Clark Ashton Smith, “The Dark Eidolon”
In one of his many overwrought, Modernist art deco (and finally morally conventional) horror fantasies, “The Dark Eidolon,” Clark Ashton Smith, a compatriot of H.P. Lovecraft, describes a notion of the hybrid helpful for thinking about the term in contemporary poetics. Smith’s definition provides a worthwhile vantage point for considering the shortcomings of hybrid literature as it has been defined in The American Hybrid anthology as well as in a related series of anthologies and terminologies, including Lyrical Postmodernisms, The Iowa Anthology of New Poetries and the notion of “third way poetics.”
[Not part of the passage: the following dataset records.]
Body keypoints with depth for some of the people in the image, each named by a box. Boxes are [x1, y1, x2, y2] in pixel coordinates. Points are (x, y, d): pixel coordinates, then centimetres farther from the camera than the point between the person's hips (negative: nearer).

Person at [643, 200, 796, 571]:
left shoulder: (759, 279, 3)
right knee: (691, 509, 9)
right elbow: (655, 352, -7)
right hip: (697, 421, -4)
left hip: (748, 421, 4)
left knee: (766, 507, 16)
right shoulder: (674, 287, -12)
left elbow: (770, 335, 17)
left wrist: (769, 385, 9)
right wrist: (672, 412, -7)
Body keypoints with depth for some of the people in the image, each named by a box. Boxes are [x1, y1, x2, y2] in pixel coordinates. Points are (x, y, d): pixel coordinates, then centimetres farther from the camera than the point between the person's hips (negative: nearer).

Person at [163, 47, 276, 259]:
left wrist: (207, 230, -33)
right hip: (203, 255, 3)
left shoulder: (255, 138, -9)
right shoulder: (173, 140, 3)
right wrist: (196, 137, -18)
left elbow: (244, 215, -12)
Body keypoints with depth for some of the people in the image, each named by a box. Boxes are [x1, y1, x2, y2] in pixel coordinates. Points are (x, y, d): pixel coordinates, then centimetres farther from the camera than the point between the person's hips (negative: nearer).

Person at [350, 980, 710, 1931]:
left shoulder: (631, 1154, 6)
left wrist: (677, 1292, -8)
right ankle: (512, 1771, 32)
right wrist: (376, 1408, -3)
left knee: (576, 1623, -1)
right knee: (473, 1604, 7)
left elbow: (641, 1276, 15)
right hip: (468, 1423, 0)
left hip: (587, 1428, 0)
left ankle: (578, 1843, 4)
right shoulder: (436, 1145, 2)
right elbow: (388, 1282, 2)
Hybrid things, in Smith’s formulation, are the opposite of pious ones. The deformed births of taboo sexual contact, these hybrids were never supposed to exist, although the issue of who supposes so is crucial. The host of hybrids that should not be, but are, are linked not simply to what has existed and been forgotten but to what has been rightly forgotten by all right-thinking people.
Smith was primarily a playfully grim aesthete. Anyone who knows anything about Lovecraft however, who was perhaps the most important writer to publish in Weird Tales in the 20s and 30s, knows that for Lovecraft the essential impure hybrid was racial miscegenation. Yet Lovecraft’s virulent racism masks an even deeper fear of any sexual contact whatsoever. In Lovecraft’s fiction, almost all sexual unions seem forbidden. It’s not so much that some creatures shouldn’t touch but that touching itself is disgusting.
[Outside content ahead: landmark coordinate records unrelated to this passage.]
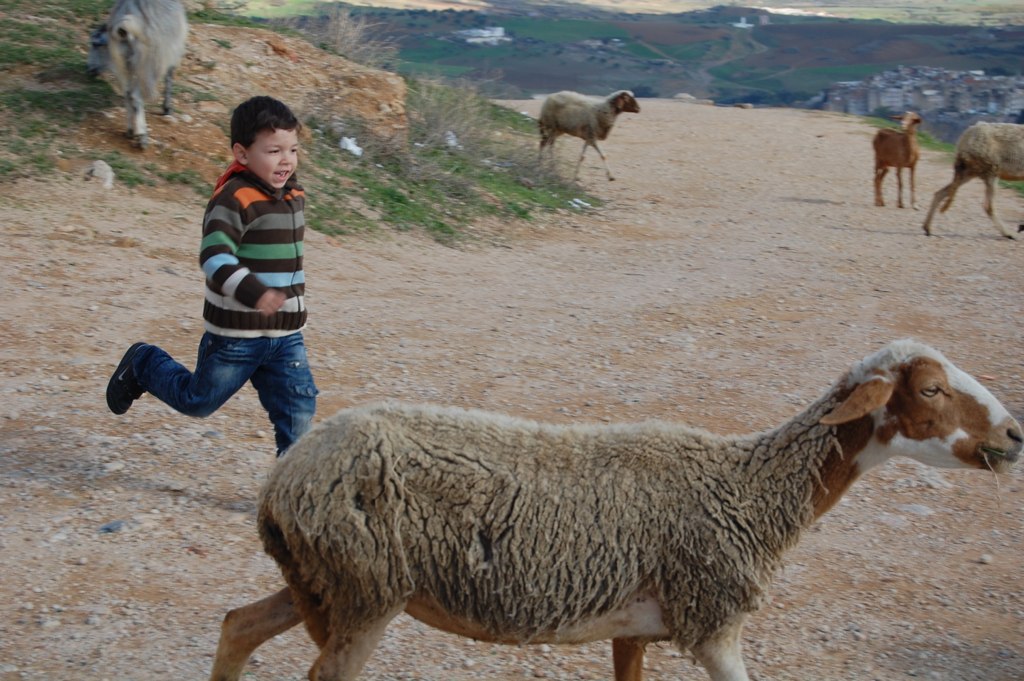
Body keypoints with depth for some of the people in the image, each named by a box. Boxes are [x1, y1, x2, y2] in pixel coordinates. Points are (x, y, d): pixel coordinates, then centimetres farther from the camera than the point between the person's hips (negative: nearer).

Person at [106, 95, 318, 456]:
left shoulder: (294, 195, 7)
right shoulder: (234, 200, -20)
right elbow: (214, 256, -31)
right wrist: (253, 293, -43)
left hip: (286, 335, 6)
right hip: (235, 334, -6)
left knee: (299, 407, -1)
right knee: (199, 401, 12)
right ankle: (143, 364, 37)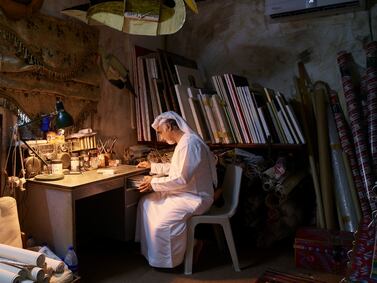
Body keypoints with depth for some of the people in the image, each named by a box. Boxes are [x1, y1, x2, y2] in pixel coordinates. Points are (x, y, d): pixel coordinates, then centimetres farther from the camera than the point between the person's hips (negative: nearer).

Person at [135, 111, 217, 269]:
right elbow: (175, 168, 26)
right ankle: (148, 249, 20)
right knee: (147, 202, 10)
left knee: (163, 222, -24)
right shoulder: (183, 142, 10)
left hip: (195, 197, -11)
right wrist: (152, 166, 27)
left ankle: (168, 261, 2)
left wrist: (154, 183, -16)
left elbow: (182, 179, -26)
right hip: (184, 192, 11)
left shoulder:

In this context, the hybrid rejects the belief that something is best when unified in and of itself, untouched (that is, uncorrupted) by things outside it. The value of the untouched thing remains an assumed good in many contemporary discourses, including political, cultural and literary ones. Any use of the word “object” for instance is usually marked by singularity: an object holds together, is distinct. Artistic objects have often been discussed in terms of their structural or thematic unity. The same is true for concepts of tradition, school, or movement: if those are distinguished by similarity rather than untouched purity, they are still marked by a unity that defines itself through what it rejects. A tradition whose values have changed beyond recognition is no longer a tradition. A school that has no unity, whether of theme or technique, is simply not a school. Denying that your particular group of similarly-inclined artists has anything in common is the same as denying that they even are a group.
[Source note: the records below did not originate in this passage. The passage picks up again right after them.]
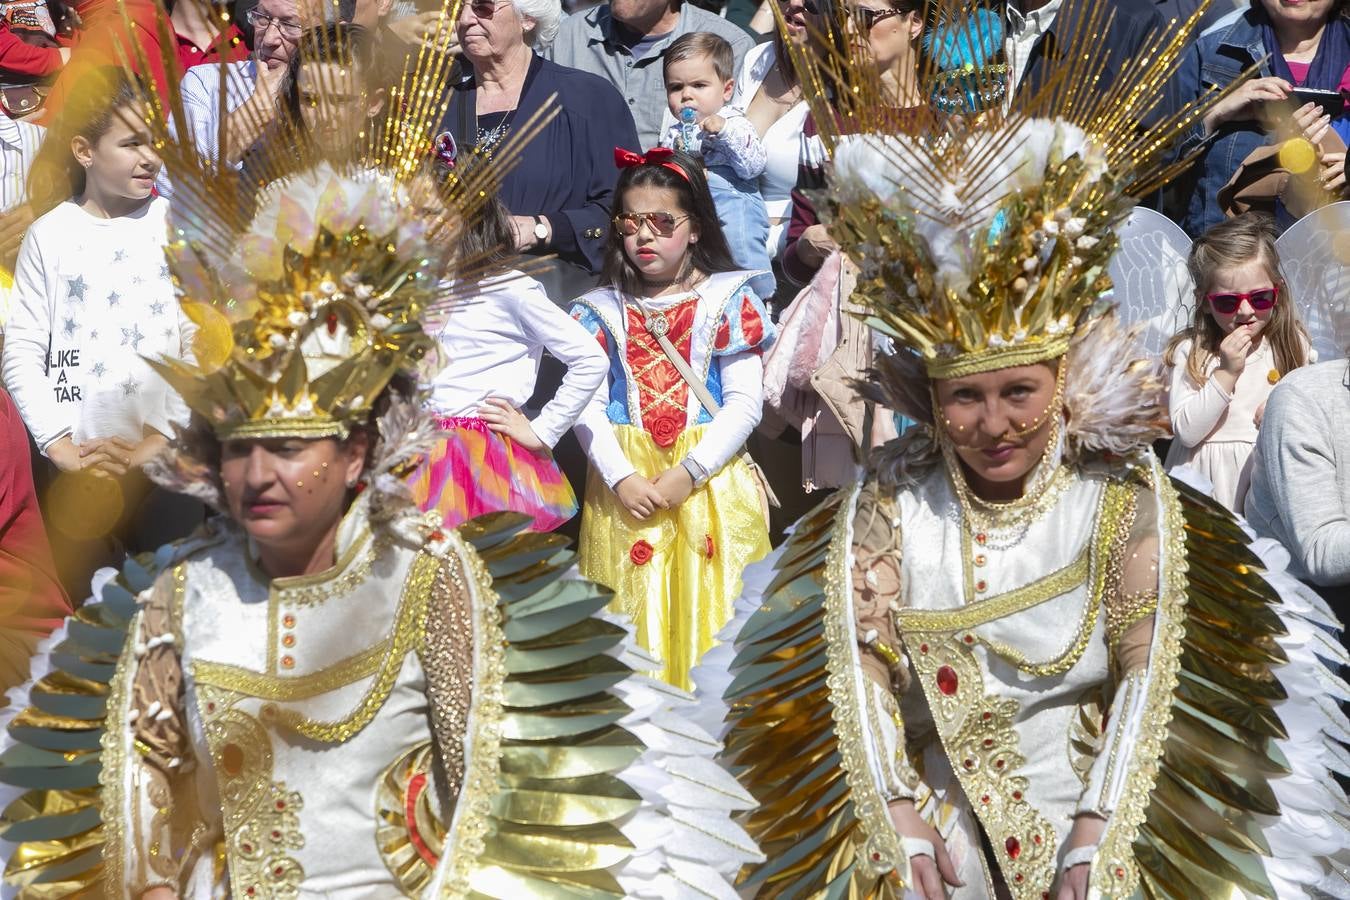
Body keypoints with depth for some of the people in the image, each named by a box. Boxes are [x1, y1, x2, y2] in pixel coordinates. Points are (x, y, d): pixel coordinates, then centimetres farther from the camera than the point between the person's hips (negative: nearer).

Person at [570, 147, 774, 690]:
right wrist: (620, 478, -14)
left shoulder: (727, 299, 1)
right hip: (625, 483, 2)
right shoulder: (604, 309, 8)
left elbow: (745, 402, -6)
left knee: (707, 604, -1)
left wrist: (688, 474, -15)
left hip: (708, 478, -2)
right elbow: (588, 405, 1)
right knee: (635, 608, 4)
In literature, the hybrid distorts the normal unifying marks of many literary concepts. Genre, technique, tradition, the identifying marks of a movement or school: in the hybrid, all these things are subject to mismatching and deformation. Yet in many recent poetry anthologies, a seeming belief in the hybrid’s impure multiplicity ends up being used as a way of reinforcing a pure singularity. Belief in unity seems to hang on tenaciously even when invoking a hybridity that on the surface seems meant to displace it. Like too many readings of Lovecraft, we can be too quick to celebrate that we are not racists while simultaneously remaining unaware of how many ways we continue to live with the fear of being touched.
Perhaps no concept better represents confusion between desire for the multiple and for the pure singular as the political notion of The People. Is it singular or plural? Of course the word means more than one person. Add a definite article though and the phrase, “The People” is also singular, one of those tricky group entity singular nouns. When “The people speak with one voice,” as during the French Revolution when the concept of The People was a highly efficient tool for killing people, are they many or are they one?
The literary question is, how has the tension between the singular and the plural, the pure and impure, people and The People, the solid object and the melted one, the traditional and anti-traditional, the (singular and multiple) school or group and the (also singular and sometimes multiple) individual writer manifested itself in recent poetics discussions about the value of hybridity? And how much of the problem depends on the definition of hybridity that one works with?